Headlines, Human Rights, Latin America & the Caribbean

GUATEMALA: Prisoner Killed by Lethal Injection

Celina Zubieta

GUATEMALA CITY, Feb 10 1998 (IPS) - Sevenfold killer Manuel Martinez Coronado became the first prisoner to be killed by lethal injection in Guatemala early Tuesday morning.

The execution took place after the final appeal by the Human Rights Legal Action Centre failed to win a stay of execution from the Constitutional Court last Wednesday.

The human rights body claimed Martinez, a rural farmer, was not given a fair trial, but the order went ahead regardless.

National and international journalists, and around 30 photographers were present at the Pavon Model Rehabilitation Farm, 16 kilometres outside the capital, to await the 12GMT deadline.

Inside the purpose-built “death module,” consisting of a cell, the death chamber and an observation room for lawyers and the press, Martinez had been strapped down to the table with restraining belts some minutes earlier, his irregular breathing betraying his nervousness.

At the appointed hour, he received the fatal cocktail of a sleeping draught, a muscular and pulmonary paralyser and potassium chloride to stop his heart from beating.

A dark glass separated the executioners from the prisoner.

At 6.24 am (12.24 GMT), following an examination by the forensic doctors, Martinez was declared clinically dead. The sobs of his relatives could be heard outside the cellblock.

The Evangelist minister who attended the death, said the last words uttered by Martinez were; “Into thy hands I commend my spirit.”

The last wish of the condemned man had been to contract civil and religious marriage with his common law wife, Manuela Giron, in the presence of their three children.

The ceremony took place on death row Tuesday morning in the presence of three evangelical ministers, Martinez’s children and parents, and some prison authorities.

Martinez was found guilty of murdering seven members of the same family, including four children, on May 16, 1995, on a small holding in the village of El Palmar, in the eastern department of Chiquimula.

The massacre, prompted by a land dispute, was witnessed by another 10 year-old son of the family, Jaime Arias Miguel, who escaped to tell the authorities the identity of the murderer.

A survey in Guatemalan daily ‘Prensa Libre,’ showed 86 percent of national citizens were in favour of the death penalty.

Attorney General, Acisclo Valladares said the execution of Martinez “will be an example to criminals, making them aware they will have to pay with their own lives if they do not respect those of other human beings.”

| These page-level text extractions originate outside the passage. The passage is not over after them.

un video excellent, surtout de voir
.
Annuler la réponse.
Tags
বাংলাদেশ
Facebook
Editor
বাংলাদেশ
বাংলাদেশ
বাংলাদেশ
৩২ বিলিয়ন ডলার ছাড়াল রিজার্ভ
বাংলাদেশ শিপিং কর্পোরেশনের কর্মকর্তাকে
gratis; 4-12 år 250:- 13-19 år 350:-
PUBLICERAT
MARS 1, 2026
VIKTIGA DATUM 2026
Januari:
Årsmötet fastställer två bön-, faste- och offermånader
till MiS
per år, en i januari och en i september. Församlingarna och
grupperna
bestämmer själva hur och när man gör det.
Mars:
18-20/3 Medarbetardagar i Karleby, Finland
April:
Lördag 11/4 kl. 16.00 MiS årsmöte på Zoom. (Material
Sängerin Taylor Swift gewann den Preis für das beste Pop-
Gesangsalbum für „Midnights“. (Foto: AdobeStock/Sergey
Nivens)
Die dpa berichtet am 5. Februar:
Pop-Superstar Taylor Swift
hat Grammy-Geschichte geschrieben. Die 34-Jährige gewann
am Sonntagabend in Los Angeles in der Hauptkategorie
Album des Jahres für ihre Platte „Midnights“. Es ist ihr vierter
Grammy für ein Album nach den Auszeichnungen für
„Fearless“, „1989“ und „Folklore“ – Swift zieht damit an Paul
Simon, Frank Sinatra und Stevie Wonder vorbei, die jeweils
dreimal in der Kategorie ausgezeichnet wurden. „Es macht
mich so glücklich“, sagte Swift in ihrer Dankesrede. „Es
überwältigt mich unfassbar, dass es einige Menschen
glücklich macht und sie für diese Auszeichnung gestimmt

“Those who live by the sword die by the sword, therefore I consider the death penalty must be applied immediately to the others tried for this crime, so that it dissuade crime,” he added.

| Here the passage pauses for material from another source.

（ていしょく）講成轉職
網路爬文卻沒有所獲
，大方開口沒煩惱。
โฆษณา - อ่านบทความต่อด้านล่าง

However, Mario Polanco of the Mutual Support Group – which works with the families of the disappeared in Latin America – condemned the measure as racist, as did indigenous leader and left- wing deputy, Rosalina Tuyuc, who explained it is applied unequally, hitting those without the means to defend themselves.

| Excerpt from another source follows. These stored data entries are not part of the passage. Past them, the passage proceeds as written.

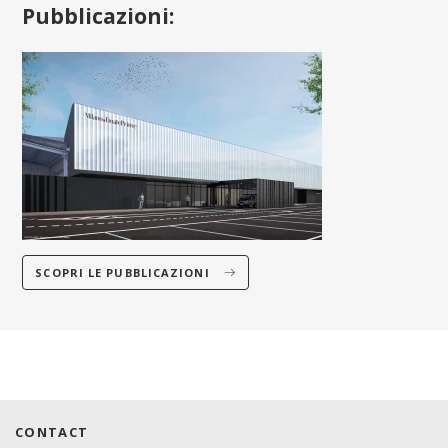
Pubblicazioni:
SCOPRI LE PUBBLICAZIONI
CONTACT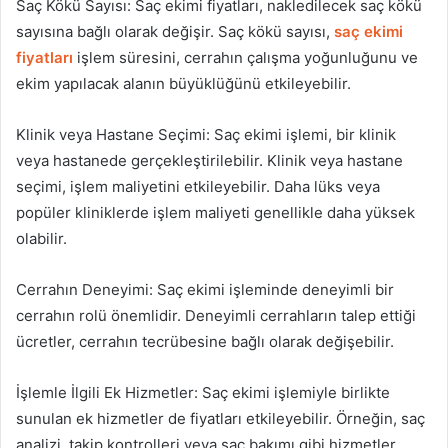
Saç Kökü Sayısı: Saç ekimi fiyatları, nakledilecek saç kökü
sayısına bağlı olarak değişir. Saç kökü sayısı,
saç ekimi
fiyatları
işlem süresini, cerrahın çalışma yoğunluğunu ve
ekim yapılacak alanın büyüklüğünü etkileyebilir.
Klinik veya Hastane Seçimi: Saç ekimi işlemi, bir klinik
veya hastanede gerçekleştirilebilir. Klinik veya hastane
seçimi, işlem maliyetini etkileyebilir. Daha lüks veya
popüler kliniklerde işlem maliyeti genellikle daha yüksek
olabilir.
Cerrahın Deneyimi: Saç ekimi işleminde deneyimli bir
cerrahın rolü önemlidir. Deneyimli cerrahların talep ettiği
ücretler, cerrahın tecrübesine bağlı olarak değişebilir.
İşlemle İlgili Ek Hizmetler: Saç ekimi işlemiyle birlikte
sunulan ek hizmetler de fiyatları etkileyebilir. Örneğin, saç
analizi, takip kontrolleri veya saç bakımı gibi hizmetler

“To end crime the causes that provoke it must be tackled,” said Polanco, pointing the finger at organised crime and poverty in particular.

Nineth Montenegro, human rights leader and left-wing deputy said 99 percent of the prison population come from amongst the poor, while “the true criminals are nver caught, nor will they be, as they have great political, economic and even military influence.”

And Ronalth Ochaeta, director of the Archbishopric Human Rights Office said “the death penalty does not form a precedent preventing crimes from being committed.”

He said there should be a criminal policy to rehabilitate offenders, to work in crime prevention and to offer citizen security.

Guatemala is the only country of Latin America still implementing the death penalty, apart from Cuba.

The first execution took place in 1946, with the shooting of a rapist and killer.

Then, under the dictatorship of General Efrain Rios Montt (1982- 83), around 16 people were sent before the firing squads after being condemned by “special courts.”

Lastly, in 1996, two men found guilty of raping and killing a four year-old girl were also shot.

The cruel images of the guards finishing the prisoners off were seen all around the world, generating a great deal of criticism, whereby Congress approved the application of the lethal injection as a “less gory” manner of carrying out the death penalty.

The human rights organisation, Amnesty International had asked President Alvaro Arzu to change the sentence on Martinez considering that despite the gravity of the crime, the death penalty has been shown to have no dissuasive effect on crime, merely brutalising society.

The next prisoners possibly in line for the lethal injection are the former police officers Miguel Angel Lopez Calo, Miguel Angel Perez Revolorio and Anibal Archila Perez, accused of one murder and another attempted murder.